*** Opening THE DATA ***

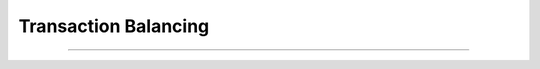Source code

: Transaction Balancing
==========================

.. doxygenfunction:: cardano_balance_transaction

------------

.. doxygenfunction:: cardano_is_transaction_balanced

*** Closing THE DATA ***

**AIM OF THE EXERCISE**
Return every entry word for word, but drop any pictures.

**TASK ANSWER**
Source code

: Transaction Balancing
==========================

.. doxygenfunction:: cardano_balance_transaction

------------

.. doxygenfunction:: cardano_is_transaction_balanced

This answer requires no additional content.